Before drawing, set the per-instance data into an array, then hand it to the instanceData effect parameter.

In the vertex shader, use the index to pull the per-instance data out of the instanceData array:

VS_OUTPUT MyVS(
    float4 Pos : POSITION, 
    float Index : TEXCOORD0 )
{
    VS_OUTPUT Out = (VS_OUTPUT)0;
    float tx = instanceData[Index].x;
    float ty = instanceData[Index].y;
    float rot = instanceData[Index].z;
    float hue = instanceData[Index].w;
    ...
}

That's basically it! You can see in my Draw() function how I break up the shapeList into batches of 200, since that's the maximum number I can draw at a time. This is still a huge speedup over drawing them one at a time.

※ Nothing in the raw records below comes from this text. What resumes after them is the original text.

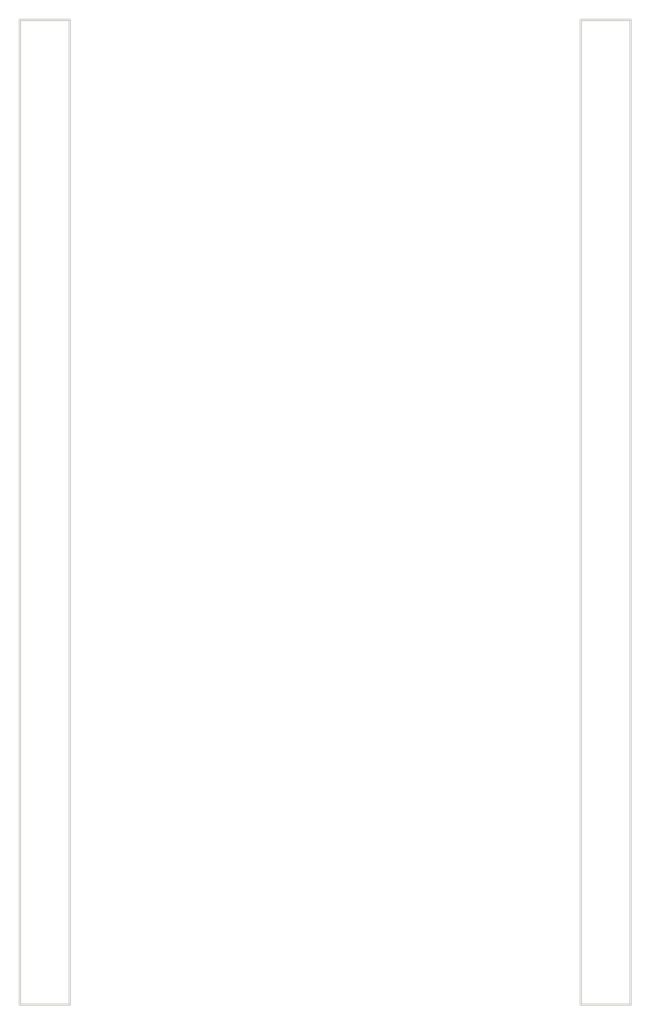
<source format=kicad_pcb>
(kicad_pcb
	(version 20241229)
	(generator "pcbnew")
	(generator_version "9.0")
	(general
		(thickness 0.1)
		(legacy_teardrops no)
	)
	(paper "A5")
	(title_block
		(title "Board 2x16 W22.86")
		(date "2025-09-29")
		(rev "V0")
	)
	(layers
		(0 "F.Cu" signal)
		(2 "B.Cu" signal)
		(13 "F.Paste" user)
		(15 "B.Paste" user)
		(5 "F.SilkS" user "F.Silkscreen")
		(7 "B.SilkS" user "B.Silkscreen")
		(1 "F.Mask" user)
		(3 "B.Mask" user)
		(25 "Edge.Cuts" user)
		(27 "Margin" user)
		(31 "F.CrtYd" user "F.Courtyard")
		(29 "B.CrtYd" user "B.Courtyard")
	)
	(setup
		(stackup
			(layer "F.SilkS"
				(type "Top Silk Screen")
			)
			(layer "F.Paste"
				(type "Top Solder Paste")
			)
			(layer "F.Mask"
				(type "Top Solder Mask")
				(thickness 0.01)
			)
			(layer "F.Cu"
				(type "copper")
				(thickness 0.035)
			)
			(layer "dielectric 1"
				(type "core")
				(thickness 0.01)
				(material "FR4")
				(epsilon_r 4.5)
				(loss_tangent 0.02)
			)
			(layer "B.Cu"
				(type "copper")
				(thickness 0.035)
			)
			(layer "B.Mask"
				(type "Bottom Solder Mask")
				(thickness 0.01)
			)
			(layer "B.Paste"
				(type "Bottom Solder Paste")
			)
			(layer "B.SilkS"
				(type "Bottom Silk Screen")
			)
			(copper_finish "None")
			(dielectric_constraints no)
		)
		(pad_to_mask_clearance 0)
		(allow_soldermask_bridges_in_footprints no)
		(tenting front back)
		(pcbplotparams
			(layerselection 0x00000000_00000000_55555555_5755f5ff)
			(plot_on_all_layers_selection 0x00000000_00000000_00000000_00000000)
			(disableapertmacros no)
			(usegerberextensions yes)
			(usegerberattributes yes)
			(usegerberadvancedattributes yes)
			(creategerberjobfile no)
			(dashed_line_dash_ratio 12.000000)
			(dashed_line_gap_ratio 3.000000)
			(svgprecision 6)
			(plotframeref no)
			(mode 1)
			(useauxorigin yes)
			(hpglpennumber 1)
			(hpglpenspeed 20)
			(hpglpendiameter 15.000000)
			(pdf_front_fp_property_popups yes)
			(pdf_back_fp_property_popups yes)
			(pdf_metadata yes)
			(pdf_single_document no)
			(dxfpolygonmode yes)
			(dxfimperialunits yes)
			(dxfusepcbnewfont yes)
			(psnegative no)
			(psa4output no)
			(plot_black_and_white yes)
			(sketchpadsonfab no)
			(plotpadnumbers no)
			(hidednponfab no)
			(sketchdnponfab yes)
			(crossoutdnponfab yes)
			(subtractmaskfromsilk no)
			(outputformat 1)
			(mirror no)
			(drillshape 0)
			(scaleselection 1)
			(outputdirectory "Video Memory 2MB")
		)
	)
	(net 0 "")
	(footprint "SamacSys_Parts:PinHeader_1x16_P2.54mm_Vertical" (layer "B.Cu") (at 22.86 0 180))
	(footprint "SamacSys_Parts:PinHeader_1x16_P2.54mm_Vertical" (layer "B.Cu") (at 0 0 180))
	(gr_line
		(start 1.016 -1.016)
		(end 1.016 39.116)
		(stroke
			(width 0.1)
			(type default)
		)
		(layer "Edge.Cuts")
		(uuid "0134c88e-a9db-4d22-ba08-491d20322f8e")
	)
	(gr_line
		(start -1.016 -1.016)
		(end 1.016 -1.016)
		(stroke
			(width 0.1)
			(type default)
		)
		(layer "Edge.Cuts")
		(uuid "2d3fa33b-657a-4674-8944-de24be0afac6")
	)
	(gr_line
		(start 21.844 -1.016)
		(end 23.876 -1.016)
		(stroke
			(width 0.1)
			(type default)
		)
		(layer "Edge.Cuts")
		(uuid "487bc3de-f98e-4aec-8594-f1090408a198")
	)
	(gr_line
		(start 23.876 -1.016)
		(end 23.876 39.116)
		(stroke
			(width 0.1)
			(type default)
		)
		(layer "Edge.Cuts")
		(uuid "559f7b3b-2104-49fb-b434-d9b9845640d7")
	)
	(gr_line
		(start 1.016 39.116)
		(end -1.016 39.116)
		(stroke
			(width 0.1)
			(type default)
		)
		(layer "Edge.Cuts")
		(uuid "a1003ebb-15f3-4f49-9847-61c060ea326a")
	)
	(gr_line
		(start 23.876 39.116)
		(end 21.844 39.116)
		(stroke
			(width 0.1)
			(type default)
		)
		(layer "Edge.Cuts")
		(uuid "aef0b91b-d8fb-41fa-b815-82825f023b6e")
	)
	(gr_line
		(start -1.016 39.116)
		(end -1.016 -1.016)
		(stroke
			(width 0.1)
			(type default)
		)
		(layer "Edge.Cuts")
		(uuid "f18fcdb7-7209-4fab-8b65-49c2ad81b823")
	)
	(gr_line
		(start 21.844 39.116)
		(end 21.844 -1.016)
		(stroke
			(width 0.1)
			(type default)
		)
		(layer "Edge.Cuts")
		(uuid "f9a4e210-29a1-4a6f-9918-c87a5f5c5b3c")
	)
	(embedded_fonts no)
)

</source>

In the demo, I draw hexagrams just to show you can do something more interesting than quads. And I do some translation, rotation, and color cycling to exercise the per-instance information.

I'm using GameTime.IsRunningSlowly to tell if I'm doing so much work per frame that the system can't keep up with the target rate (60fps). On the Xbox I can maintain 60fps with up to around 15,000 instances. I suspect that there is more graphics power still going unused...perhaps I am causing too much garbage collection to render more. On the PC, I can do over 40,000 instances -- your mileage may vary depending on your hardware configuration, of course.

Instancing is great...I'll be using it a lot in my drawing code from now on.